The selection contest was suddenly suspended last week, on the day that ballots for members had been expected to drop. The three shortlisted candidates – acting mayor Wendy Simon, former deputy mayor Ann O’Byrne and Lord Mayor Anna Rothery – were reinterviewed on Friday, and the selection panel met once again on Monday evening (as candidates found out from my tweet). The party announced yesterday: “After careful consideration, Labour is reopening the selection for Liverpool Mayor.” It is understood that none of the three are being invited to join as Labour is seeking an “alternative shortlist”.

It is a difficult story to report on because the party has given no official reason, either to the previously shortlisted candidates or to journalists, for having started the contest again. LabourList has been told in strong terms that the developments are not related to our interview with Rothery, in which she expressed support for restoring the whip to Jeremy Corbyn, and that this is not a stitch up against the party’s left. Sources have hinted that there are concerns linked to the Liverpool corruption investigations, and it has been said that the causes are “serious”. But kept in the dark, Labour members are suspicious and Momentum has indeed accused the party of a “stitch-up”.

Rothery has said she is “shocked by the party’s chaotic handling” of the selection and intends to seek an injunction if the party does not reverse its decision. She has been encouraged by some to stand as an independent, but I’m told she is first seeking clarity from the party on the present situation. Meanwhile, locals are discussing the possibility of the council scrapping the directly-elected mayor model quickly. The mayoralty was not subject to a referendum when introduced, instead being carried by a council vote, so I’m told the move is seriously being considered.

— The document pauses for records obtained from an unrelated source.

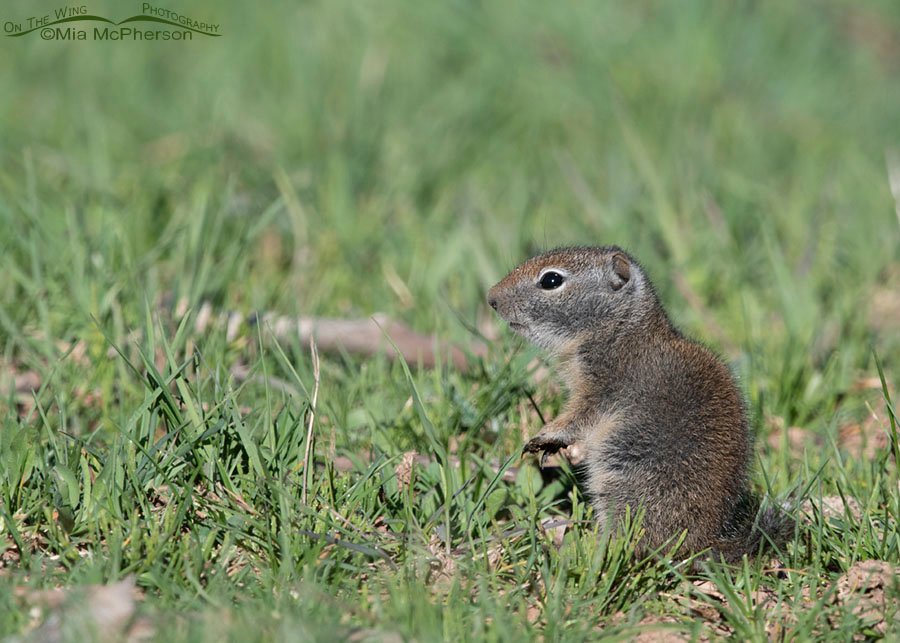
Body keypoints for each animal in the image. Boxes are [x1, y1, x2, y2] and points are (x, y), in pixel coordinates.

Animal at [487, 245, 791, 563]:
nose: (491, 298)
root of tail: (704, 542)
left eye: (551, 280)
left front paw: (544, 436)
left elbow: (577, 418)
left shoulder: (600, 390)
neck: (620, 329)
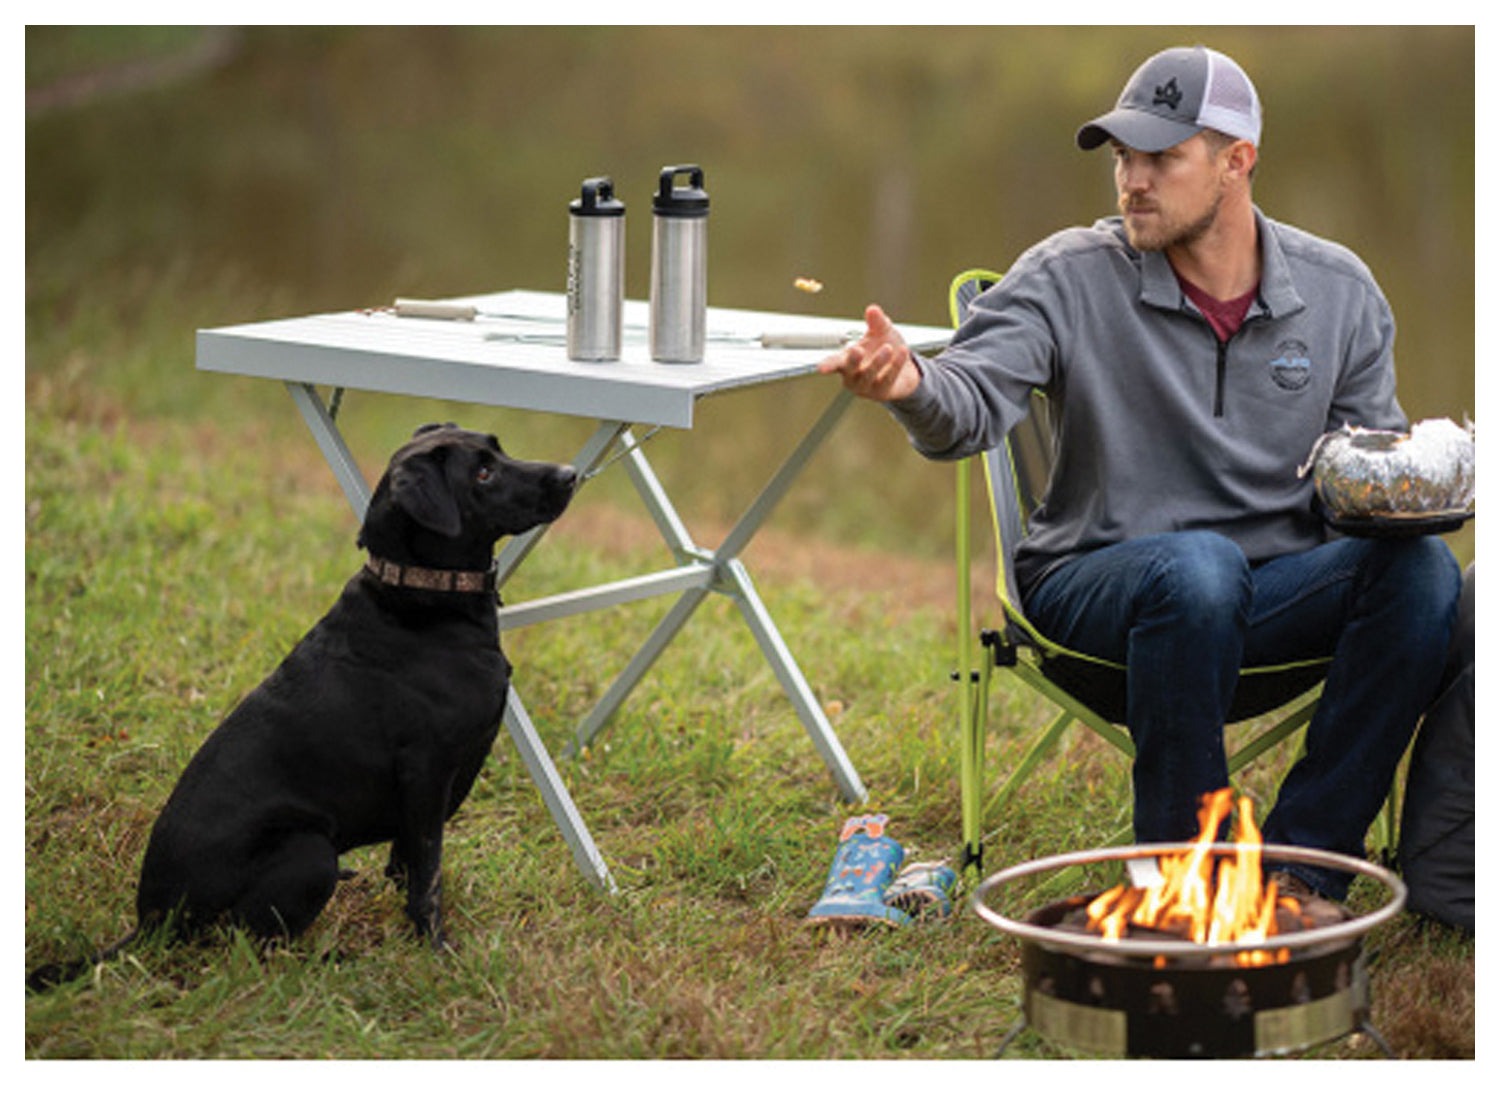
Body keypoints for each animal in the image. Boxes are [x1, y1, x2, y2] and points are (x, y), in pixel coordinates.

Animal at [30, 423, 579, 984]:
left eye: (499, 448)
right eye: (482, 472)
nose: (571, 474)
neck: (420, 596)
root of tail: (152, 920)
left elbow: (407, 863)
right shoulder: (427, 772)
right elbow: (428, 875)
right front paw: (437, 949)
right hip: (308, 851)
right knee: (250, 944)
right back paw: (330, 959)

However, as one source points out, it is unlikely the mayoralty could be binned before the May election. And if there is an election, would a council vote afterwards supersede the mandate of the person elected and cut their term short? Labour councillors in the city are mulling over their options in response to yet more tumultuous events. In the meantime, new nominations for Labour candidates must be in by noon tomorrow. Whoever is selected will have just weeks to get a campaign going against a very messy backdrop that could get angrier still if the new shortlist is not comprised of locals.